## Work item
State how many lines of the material contain the string "comes", matching case exactly. Give only the number.

## Data for processing
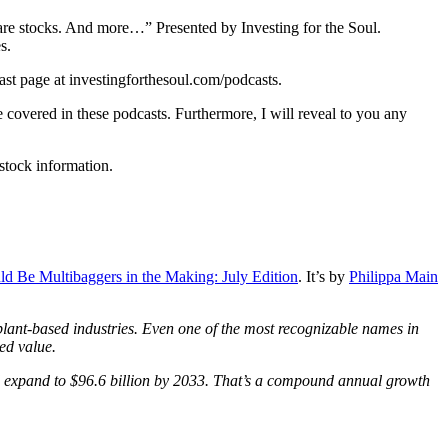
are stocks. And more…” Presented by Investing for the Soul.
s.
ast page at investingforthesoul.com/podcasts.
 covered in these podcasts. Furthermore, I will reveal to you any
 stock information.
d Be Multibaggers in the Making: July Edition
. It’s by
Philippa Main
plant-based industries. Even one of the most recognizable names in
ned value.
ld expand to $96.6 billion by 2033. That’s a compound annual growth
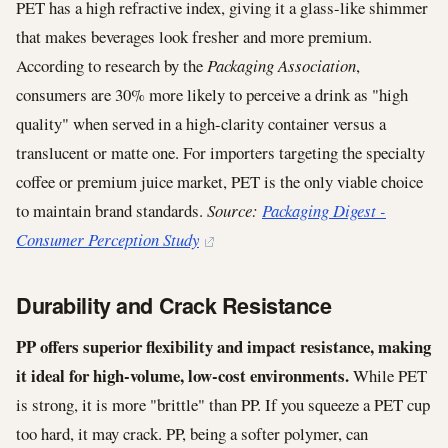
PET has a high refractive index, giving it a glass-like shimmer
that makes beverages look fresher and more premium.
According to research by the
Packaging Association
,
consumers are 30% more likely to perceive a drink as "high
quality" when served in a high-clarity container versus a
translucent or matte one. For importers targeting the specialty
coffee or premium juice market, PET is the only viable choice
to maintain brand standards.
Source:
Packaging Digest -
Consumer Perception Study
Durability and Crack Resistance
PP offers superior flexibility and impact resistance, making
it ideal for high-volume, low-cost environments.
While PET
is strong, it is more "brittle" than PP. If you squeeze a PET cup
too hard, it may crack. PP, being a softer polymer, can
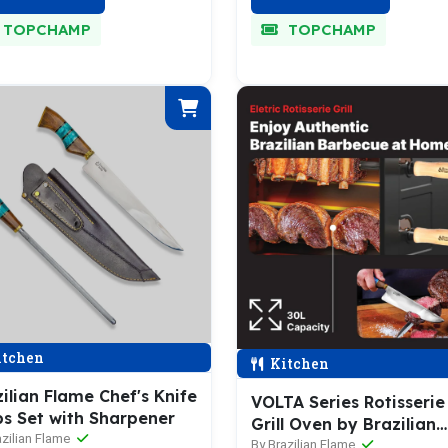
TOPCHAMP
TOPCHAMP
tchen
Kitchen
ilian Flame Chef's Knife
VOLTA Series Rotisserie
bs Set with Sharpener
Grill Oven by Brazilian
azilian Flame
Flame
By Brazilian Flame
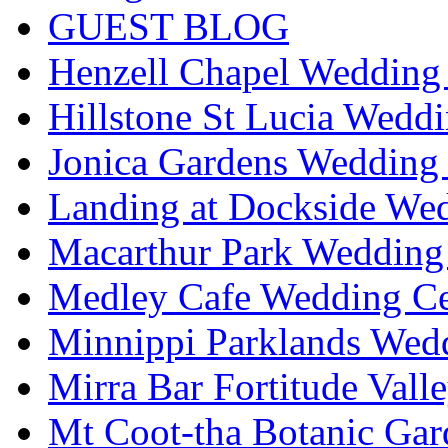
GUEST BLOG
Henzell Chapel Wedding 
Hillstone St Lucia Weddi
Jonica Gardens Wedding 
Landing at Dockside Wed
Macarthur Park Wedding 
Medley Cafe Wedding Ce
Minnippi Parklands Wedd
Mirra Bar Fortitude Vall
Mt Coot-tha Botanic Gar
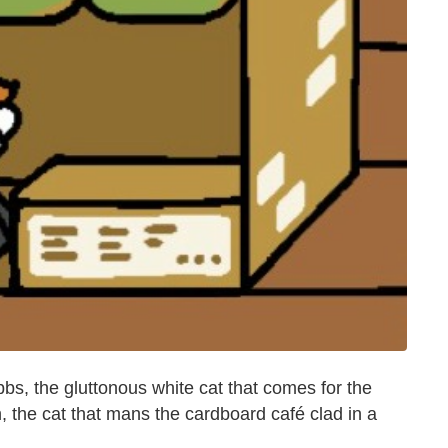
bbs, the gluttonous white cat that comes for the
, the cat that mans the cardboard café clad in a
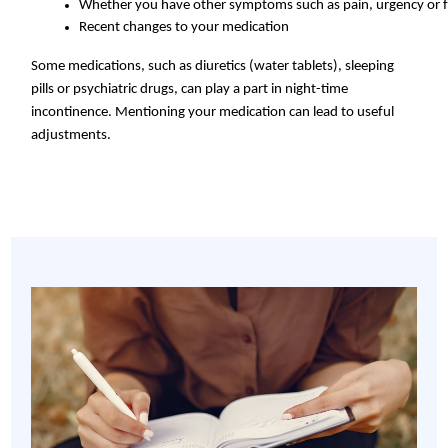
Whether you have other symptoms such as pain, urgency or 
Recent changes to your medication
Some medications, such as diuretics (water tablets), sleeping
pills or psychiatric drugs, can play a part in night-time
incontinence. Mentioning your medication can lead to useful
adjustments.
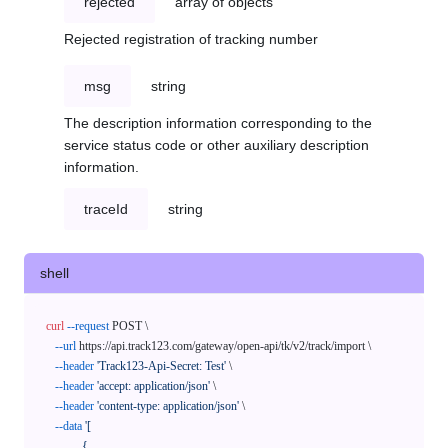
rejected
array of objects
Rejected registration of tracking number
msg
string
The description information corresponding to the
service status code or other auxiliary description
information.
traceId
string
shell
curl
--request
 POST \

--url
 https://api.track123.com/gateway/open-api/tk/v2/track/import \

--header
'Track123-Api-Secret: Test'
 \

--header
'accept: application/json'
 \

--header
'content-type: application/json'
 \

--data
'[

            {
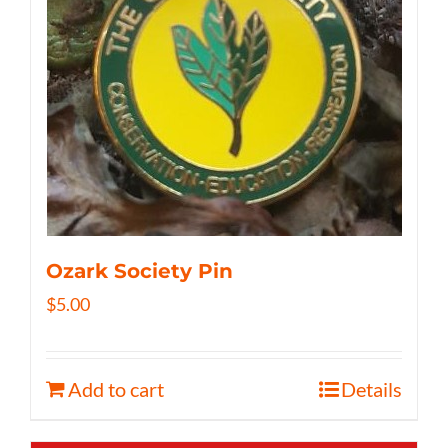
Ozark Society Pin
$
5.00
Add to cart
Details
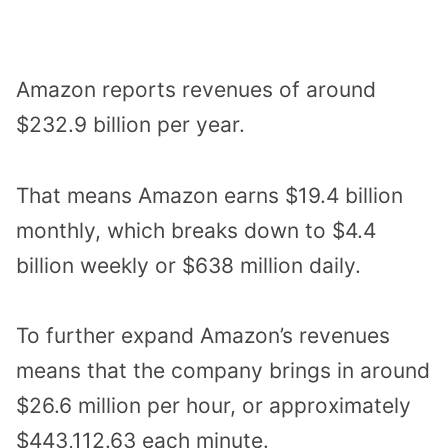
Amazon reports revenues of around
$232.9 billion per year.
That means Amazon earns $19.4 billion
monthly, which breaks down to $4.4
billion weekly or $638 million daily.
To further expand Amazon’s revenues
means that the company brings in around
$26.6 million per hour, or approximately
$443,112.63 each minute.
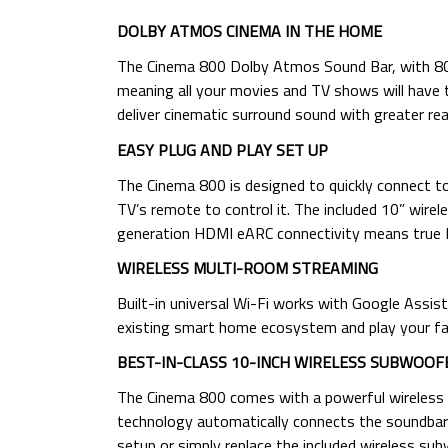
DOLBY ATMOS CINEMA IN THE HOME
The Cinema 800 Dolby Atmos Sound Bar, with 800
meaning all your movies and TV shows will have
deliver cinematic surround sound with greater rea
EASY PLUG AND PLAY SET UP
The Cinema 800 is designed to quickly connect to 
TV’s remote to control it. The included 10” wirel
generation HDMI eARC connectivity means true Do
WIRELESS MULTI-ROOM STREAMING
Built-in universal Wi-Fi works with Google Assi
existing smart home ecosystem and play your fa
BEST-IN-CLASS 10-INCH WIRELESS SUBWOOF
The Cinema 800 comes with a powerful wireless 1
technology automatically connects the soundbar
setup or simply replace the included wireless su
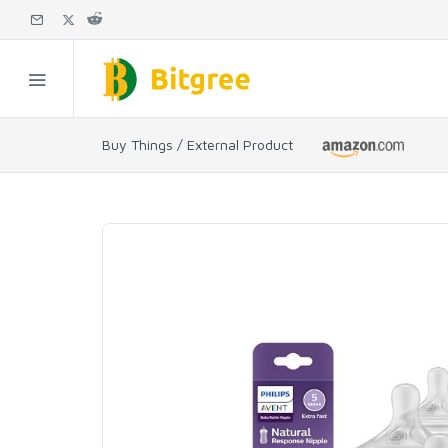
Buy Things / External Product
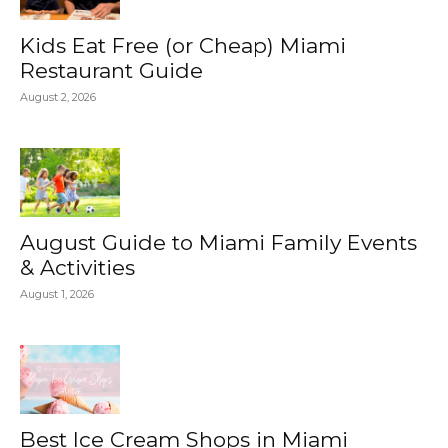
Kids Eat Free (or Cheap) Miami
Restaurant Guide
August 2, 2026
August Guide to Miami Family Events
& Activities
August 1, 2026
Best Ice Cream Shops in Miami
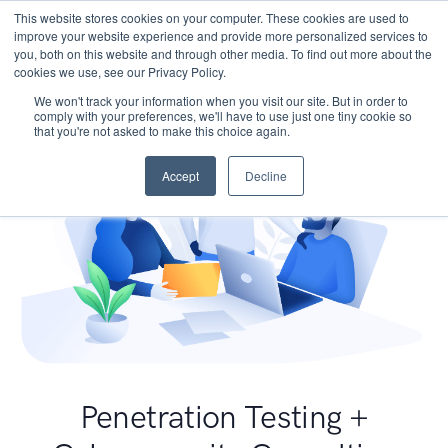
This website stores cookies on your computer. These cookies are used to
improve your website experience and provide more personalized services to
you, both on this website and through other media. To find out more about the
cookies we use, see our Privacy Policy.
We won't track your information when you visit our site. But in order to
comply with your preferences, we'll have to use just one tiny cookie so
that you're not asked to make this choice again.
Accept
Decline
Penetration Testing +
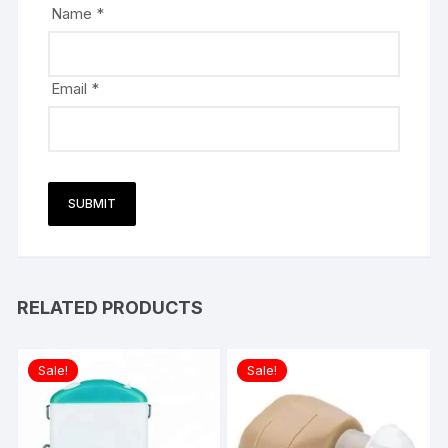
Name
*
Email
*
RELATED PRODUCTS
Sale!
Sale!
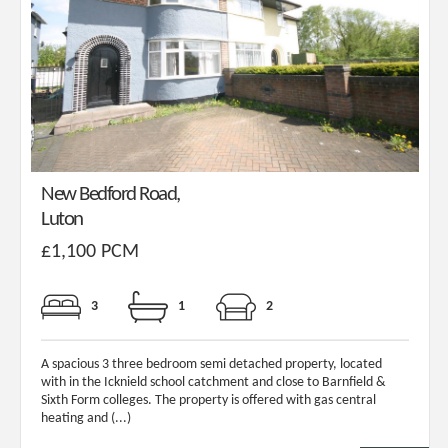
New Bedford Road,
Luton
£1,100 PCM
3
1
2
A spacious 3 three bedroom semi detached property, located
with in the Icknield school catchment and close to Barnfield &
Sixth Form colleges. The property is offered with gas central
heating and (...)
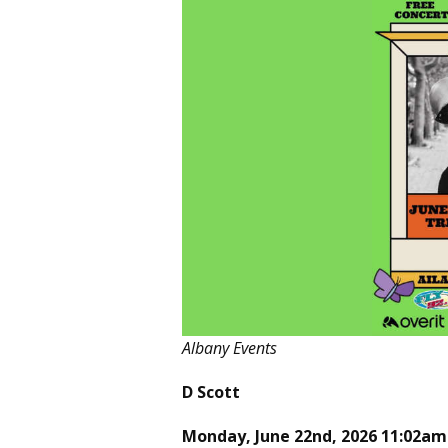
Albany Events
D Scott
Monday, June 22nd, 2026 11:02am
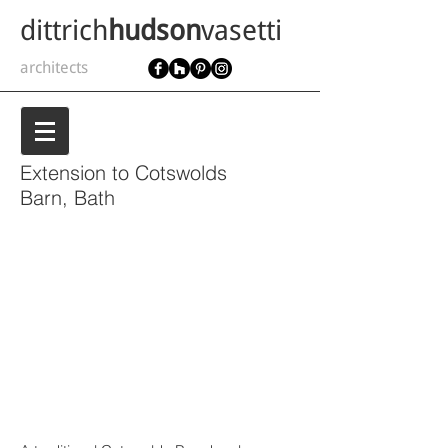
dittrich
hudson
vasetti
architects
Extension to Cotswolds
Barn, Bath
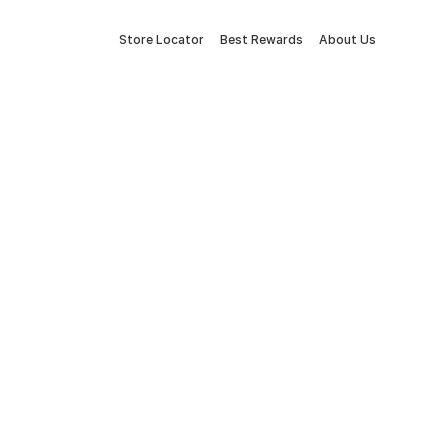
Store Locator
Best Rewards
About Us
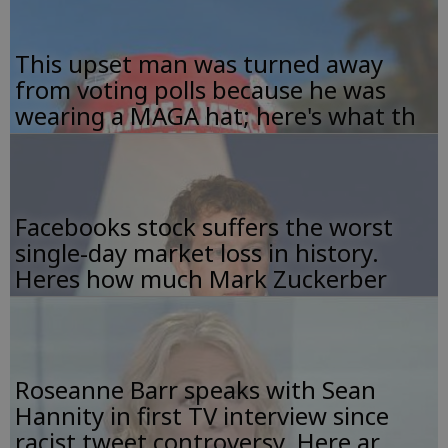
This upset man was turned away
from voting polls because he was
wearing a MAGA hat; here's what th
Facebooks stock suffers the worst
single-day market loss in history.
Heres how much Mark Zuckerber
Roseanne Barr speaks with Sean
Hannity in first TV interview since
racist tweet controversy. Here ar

## Answer to the exercise
2